More impact without ads through SEO, AI and conversion optimization
There are also other ways to achieve better results without paid advertising, such as increasing the conversion rate, improving SEO, AIO, GEO, and AEO, and optimizing search terms, the customer journey, and the User Experience.
Increasing the conversion rate means getting more action from your visitors, such as a contact request, sign-up, or purchase. SEO means making your website more discoverable in search engines such as Google. AEO is about giving clear answers so that your content can appear more quickly as a direct answer. GEO focuses on visibility in generative AI systems such as ChatGPT or other AI search environments, while AIO is broader and concerns optimizing content and websites for AI in general. User experience is about how pleasant, clear, and easy your website is for visitors, but also about the “experience” they have: the impression or feeling your product or service evokes. Customer journey optimization means improving the entire route of a visitor: from first click, to reading, to building interest, to making contact, and eventually becoming a customer. By responding intelligently to search behavior, visitor questions, and the way people move through your website, you can get more out of the same online visibility. In that way you make better use of existing visitors and do not need to keep spending extra advertising budget. I will go into this in more detail in future blogs.
Main points
The main points are simple, but strategically important. Do not let yourself be misled by dashboards that show activity without that activity leading to readers, conversations, or assignments. A platform may suggest growth, while the business meaning remains limited.
Also look critically at visible popularity. Many followers, likes, or views can seem impressive, but they say little if the target audience is not right or the interaction is superficial. Relevance, credibility, and sustainable relationship building are ultimately more valuable than quick numbers.

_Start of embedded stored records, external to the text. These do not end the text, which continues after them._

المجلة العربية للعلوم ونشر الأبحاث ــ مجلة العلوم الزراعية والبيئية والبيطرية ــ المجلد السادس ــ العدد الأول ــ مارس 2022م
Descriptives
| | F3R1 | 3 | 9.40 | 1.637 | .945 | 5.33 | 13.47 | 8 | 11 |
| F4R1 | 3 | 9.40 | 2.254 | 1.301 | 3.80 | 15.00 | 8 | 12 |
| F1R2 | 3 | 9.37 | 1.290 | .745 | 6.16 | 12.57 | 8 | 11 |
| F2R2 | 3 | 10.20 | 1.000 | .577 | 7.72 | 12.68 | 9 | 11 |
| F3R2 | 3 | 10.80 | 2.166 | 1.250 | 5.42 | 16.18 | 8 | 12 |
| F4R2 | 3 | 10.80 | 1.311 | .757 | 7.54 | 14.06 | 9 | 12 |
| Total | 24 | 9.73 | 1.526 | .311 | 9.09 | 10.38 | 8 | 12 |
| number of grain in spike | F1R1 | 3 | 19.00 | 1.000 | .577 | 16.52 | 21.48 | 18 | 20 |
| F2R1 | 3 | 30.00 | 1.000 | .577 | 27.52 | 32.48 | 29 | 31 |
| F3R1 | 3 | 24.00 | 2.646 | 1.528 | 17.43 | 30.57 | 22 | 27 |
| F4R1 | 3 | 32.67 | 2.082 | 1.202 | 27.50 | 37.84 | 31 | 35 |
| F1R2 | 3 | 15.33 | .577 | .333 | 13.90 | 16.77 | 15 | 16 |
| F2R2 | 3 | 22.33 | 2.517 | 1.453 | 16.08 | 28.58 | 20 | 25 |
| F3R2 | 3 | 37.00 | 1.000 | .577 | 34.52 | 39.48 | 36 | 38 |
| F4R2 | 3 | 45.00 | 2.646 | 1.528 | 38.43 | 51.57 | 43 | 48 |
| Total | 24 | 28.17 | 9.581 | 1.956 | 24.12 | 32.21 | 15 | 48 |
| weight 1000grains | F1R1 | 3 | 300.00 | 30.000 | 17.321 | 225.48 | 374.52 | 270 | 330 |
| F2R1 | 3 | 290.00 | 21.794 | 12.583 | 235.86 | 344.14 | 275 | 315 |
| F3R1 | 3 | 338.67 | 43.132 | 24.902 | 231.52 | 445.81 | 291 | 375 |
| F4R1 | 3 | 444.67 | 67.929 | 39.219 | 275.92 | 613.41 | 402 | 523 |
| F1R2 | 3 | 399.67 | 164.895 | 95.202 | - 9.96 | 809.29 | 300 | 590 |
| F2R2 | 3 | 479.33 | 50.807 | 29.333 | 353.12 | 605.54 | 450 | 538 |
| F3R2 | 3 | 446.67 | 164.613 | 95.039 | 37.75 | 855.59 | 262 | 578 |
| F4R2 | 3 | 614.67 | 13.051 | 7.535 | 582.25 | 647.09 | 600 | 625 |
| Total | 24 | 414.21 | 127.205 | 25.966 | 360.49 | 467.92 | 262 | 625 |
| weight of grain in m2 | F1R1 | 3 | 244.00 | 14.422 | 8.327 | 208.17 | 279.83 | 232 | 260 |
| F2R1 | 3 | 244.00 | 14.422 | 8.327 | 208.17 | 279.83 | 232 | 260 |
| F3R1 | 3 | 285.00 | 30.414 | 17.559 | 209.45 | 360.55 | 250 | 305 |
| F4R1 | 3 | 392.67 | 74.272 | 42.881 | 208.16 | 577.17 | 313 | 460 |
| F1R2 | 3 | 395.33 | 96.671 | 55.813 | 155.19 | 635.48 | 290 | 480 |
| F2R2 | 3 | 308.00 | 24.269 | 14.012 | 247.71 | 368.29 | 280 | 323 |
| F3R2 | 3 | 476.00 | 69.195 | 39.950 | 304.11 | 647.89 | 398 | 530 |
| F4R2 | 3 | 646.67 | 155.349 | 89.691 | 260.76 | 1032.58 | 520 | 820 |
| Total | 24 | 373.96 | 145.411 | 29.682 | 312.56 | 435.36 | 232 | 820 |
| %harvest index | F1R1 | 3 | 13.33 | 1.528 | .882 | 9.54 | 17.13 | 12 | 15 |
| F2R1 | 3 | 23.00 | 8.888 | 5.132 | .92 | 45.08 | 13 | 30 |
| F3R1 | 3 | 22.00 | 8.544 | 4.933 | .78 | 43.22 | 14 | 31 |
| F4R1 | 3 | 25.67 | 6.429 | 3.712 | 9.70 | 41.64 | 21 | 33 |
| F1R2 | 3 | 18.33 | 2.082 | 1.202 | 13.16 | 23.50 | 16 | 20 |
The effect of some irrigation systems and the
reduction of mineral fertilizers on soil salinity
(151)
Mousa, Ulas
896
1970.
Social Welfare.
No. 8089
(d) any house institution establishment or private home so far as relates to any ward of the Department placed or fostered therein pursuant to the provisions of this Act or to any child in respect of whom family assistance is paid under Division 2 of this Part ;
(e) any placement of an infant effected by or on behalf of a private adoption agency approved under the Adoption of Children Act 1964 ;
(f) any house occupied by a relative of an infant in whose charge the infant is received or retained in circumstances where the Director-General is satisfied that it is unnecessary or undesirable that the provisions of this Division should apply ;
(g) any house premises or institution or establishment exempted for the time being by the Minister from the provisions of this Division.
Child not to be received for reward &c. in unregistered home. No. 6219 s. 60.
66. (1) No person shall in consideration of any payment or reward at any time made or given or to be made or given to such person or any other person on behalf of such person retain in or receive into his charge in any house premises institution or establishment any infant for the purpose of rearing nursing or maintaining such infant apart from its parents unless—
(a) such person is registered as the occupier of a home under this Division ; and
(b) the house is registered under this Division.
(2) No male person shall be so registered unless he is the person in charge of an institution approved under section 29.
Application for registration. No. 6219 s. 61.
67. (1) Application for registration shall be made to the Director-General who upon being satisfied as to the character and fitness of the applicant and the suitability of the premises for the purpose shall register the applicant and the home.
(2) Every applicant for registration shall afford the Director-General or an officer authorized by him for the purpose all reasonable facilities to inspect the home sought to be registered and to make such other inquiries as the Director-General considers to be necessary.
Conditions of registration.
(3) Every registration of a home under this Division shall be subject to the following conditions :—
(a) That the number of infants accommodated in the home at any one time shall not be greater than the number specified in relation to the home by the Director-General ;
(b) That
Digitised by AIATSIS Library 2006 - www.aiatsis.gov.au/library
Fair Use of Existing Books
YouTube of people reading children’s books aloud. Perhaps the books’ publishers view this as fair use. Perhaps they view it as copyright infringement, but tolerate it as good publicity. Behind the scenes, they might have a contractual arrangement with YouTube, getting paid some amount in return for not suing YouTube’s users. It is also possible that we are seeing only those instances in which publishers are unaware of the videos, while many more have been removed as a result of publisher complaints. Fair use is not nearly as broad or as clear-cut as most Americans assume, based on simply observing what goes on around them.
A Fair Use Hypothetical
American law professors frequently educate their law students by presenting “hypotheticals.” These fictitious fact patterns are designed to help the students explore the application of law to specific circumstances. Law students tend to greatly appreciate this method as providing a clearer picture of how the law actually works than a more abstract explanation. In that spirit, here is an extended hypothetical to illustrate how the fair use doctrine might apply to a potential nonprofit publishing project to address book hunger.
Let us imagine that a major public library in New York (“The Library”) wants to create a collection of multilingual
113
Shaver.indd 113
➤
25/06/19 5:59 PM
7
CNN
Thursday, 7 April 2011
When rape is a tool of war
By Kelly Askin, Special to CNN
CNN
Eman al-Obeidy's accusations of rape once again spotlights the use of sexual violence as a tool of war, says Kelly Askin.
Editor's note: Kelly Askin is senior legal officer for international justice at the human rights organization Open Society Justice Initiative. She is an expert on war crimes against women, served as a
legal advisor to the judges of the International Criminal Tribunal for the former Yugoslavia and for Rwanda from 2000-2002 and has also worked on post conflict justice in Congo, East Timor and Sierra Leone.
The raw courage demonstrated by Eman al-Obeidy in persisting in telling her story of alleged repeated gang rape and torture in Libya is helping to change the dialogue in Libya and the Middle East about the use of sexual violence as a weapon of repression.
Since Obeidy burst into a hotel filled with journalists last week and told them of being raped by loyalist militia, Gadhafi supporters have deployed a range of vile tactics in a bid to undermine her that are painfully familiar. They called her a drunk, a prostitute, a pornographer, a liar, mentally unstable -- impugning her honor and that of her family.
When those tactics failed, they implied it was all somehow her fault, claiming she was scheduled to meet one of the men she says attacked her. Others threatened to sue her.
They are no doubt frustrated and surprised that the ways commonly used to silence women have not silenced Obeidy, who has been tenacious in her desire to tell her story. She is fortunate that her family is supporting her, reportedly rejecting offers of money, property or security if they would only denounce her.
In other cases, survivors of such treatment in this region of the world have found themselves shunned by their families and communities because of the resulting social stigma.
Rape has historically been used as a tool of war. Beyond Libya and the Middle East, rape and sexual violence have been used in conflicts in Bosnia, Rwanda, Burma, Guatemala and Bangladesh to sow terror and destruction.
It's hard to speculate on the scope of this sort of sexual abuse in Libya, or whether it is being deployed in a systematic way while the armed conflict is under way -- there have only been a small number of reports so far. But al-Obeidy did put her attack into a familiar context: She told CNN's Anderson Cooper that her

Finally, quality remains more important than volume. Especially with a target audience of key people and decision-makers, a substantively strong, credible, and authentic profile works better than a profile that mainly posts a lot to satisfy the algorithm. Organic growth is slower, but often also stronger, more sustainable, and strategically more valuable.
In short: do not measure only visibility, but especially whether visibility also really leads to trust, interaction, and concrete results.
Conclusion
My conclusion is clear. In my situation, advertising on LinkedIn, X (formerly Twitter), Facebook, and TikTok is not effective enough to justify the investment. It requires significant financial resources and time, and in my experience it delivers too little genuine quality in return.
Growing organically and creating my own content is the better strategy for me. Not only because it requires no advertising budget, but especially because it aligns better with how trust, authority, and meaningful relevance are actually built. Not through superficial metrics alone, but through sustainable relationships, recognizable expertise, and authentic visibility.
Perhaps that is ultimately the most important lesson: not every platform fits every strategy, and not every form of visibility is worth the investment. Sometimes the smartest choice is not to pay more for reach, but to become consistently and increasingly visible through one’s own strengths.